Text extract:
◇ ◇ ◇ ◇ ◇ ◇ ◇

The use of virtual reality techniques is becoming increasingly common in television 
and video production, however application in sports coverage is at present relatively 
limited. Replays, slow motion and detailed analysis of sports events are popular, and 
there is a growing desire to be able to provide computer enhanced images and 
sequences for these purposes. A wide variety of virtual techniques have been 
proposed in the field of video and television production. 

Examples of prior art techniques in the field of sports coverage include the Epsis 
system produced by Symah Vision, which is regularly used to provide tied-to-pitch 
logos, scores, distance lines, etc. for football, rugby, and other sports. This system is 
limited however to relatively simple graphics, and works with a camera at a fixed 
position. It would be desirable to provide more sophisticated image and video 
manipulations of live action events such as sports coverage.

◇ ◇ ◇ ◇ ◇ ◇ ◇

Supplied records:

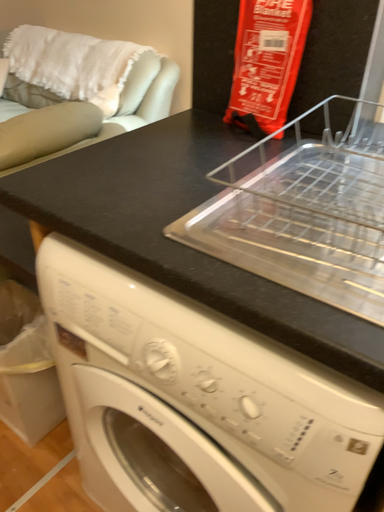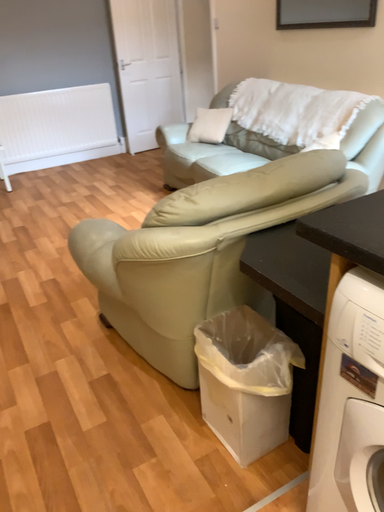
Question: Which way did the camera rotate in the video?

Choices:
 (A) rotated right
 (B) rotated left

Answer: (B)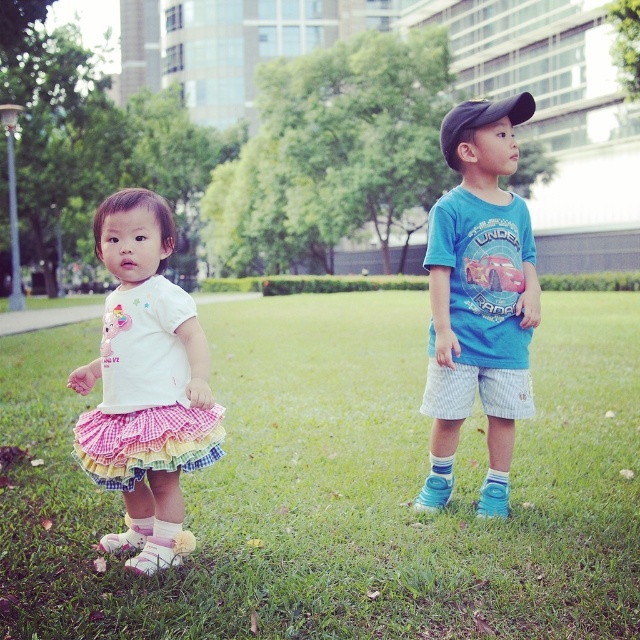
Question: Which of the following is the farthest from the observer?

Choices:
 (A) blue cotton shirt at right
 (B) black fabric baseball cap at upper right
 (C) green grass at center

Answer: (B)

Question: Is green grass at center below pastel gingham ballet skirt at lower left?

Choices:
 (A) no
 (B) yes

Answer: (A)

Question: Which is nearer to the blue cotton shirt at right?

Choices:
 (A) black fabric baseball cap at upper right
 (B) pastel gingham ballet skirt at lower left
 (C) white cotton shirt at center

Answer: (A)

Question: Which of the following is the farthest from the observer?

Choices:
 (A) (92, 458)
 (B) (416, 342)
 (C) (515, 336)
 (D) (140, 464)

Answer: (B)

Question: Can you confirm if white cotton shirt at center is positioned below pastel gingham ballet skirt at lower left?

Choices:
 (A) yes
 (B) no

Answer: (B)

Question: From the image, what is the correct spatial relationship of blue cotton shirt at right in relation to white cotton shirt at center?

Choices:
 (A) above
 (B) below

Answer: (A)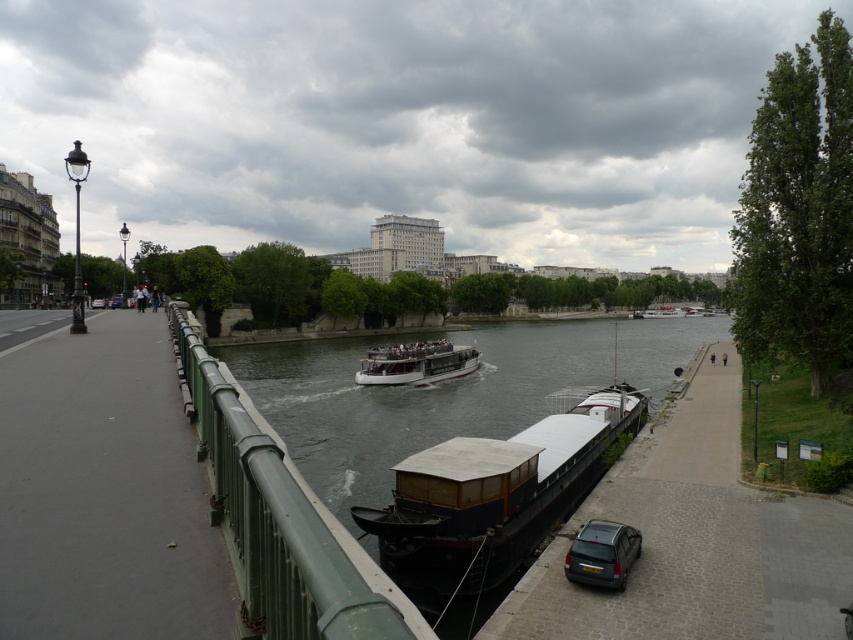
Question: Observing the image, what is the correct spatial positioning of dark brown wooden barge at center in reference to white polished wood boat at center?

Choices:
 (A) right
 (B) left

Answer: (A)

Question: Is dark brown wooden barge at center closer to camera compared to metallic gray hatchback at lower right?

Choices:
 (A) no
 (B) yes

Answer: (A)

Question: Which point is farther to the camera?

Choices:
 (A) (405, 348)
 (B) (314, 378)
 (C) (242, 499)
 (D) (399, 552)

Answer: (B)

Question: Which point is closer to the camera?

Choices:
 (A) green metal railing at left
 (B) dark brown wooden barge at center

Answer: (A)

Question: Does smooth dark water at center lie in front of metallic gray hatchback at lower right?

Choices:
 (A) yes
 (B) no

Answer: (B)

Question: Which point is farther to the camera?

◇ ◇ ◇ ◇ ◇ ◇ ◇

Problems and tasks:
A. In the text on virtual reality in sports coverage, which company produces the Epsis system?
B. Quote the text on virtual reality in sports coverage word for word, beginning at "Examples of prior" and stopping after "as sports coverage.".

Solutions to the problems:
A. Symah Vision

B.
Examples of prior art techniques in the field of sports coverage include the Epsis 
system produced by Symah Vision, which is regularly used to provide tied-to-pitch 
logos, scores, distance lines, etc. for football, rugby, and other sports. This system is 
limited however to relatively simple graphics, and works with a camera at a fixed 
position. It would be desirable to provide more sophisticated image and video 
manipulations of live action events such as sports coverage.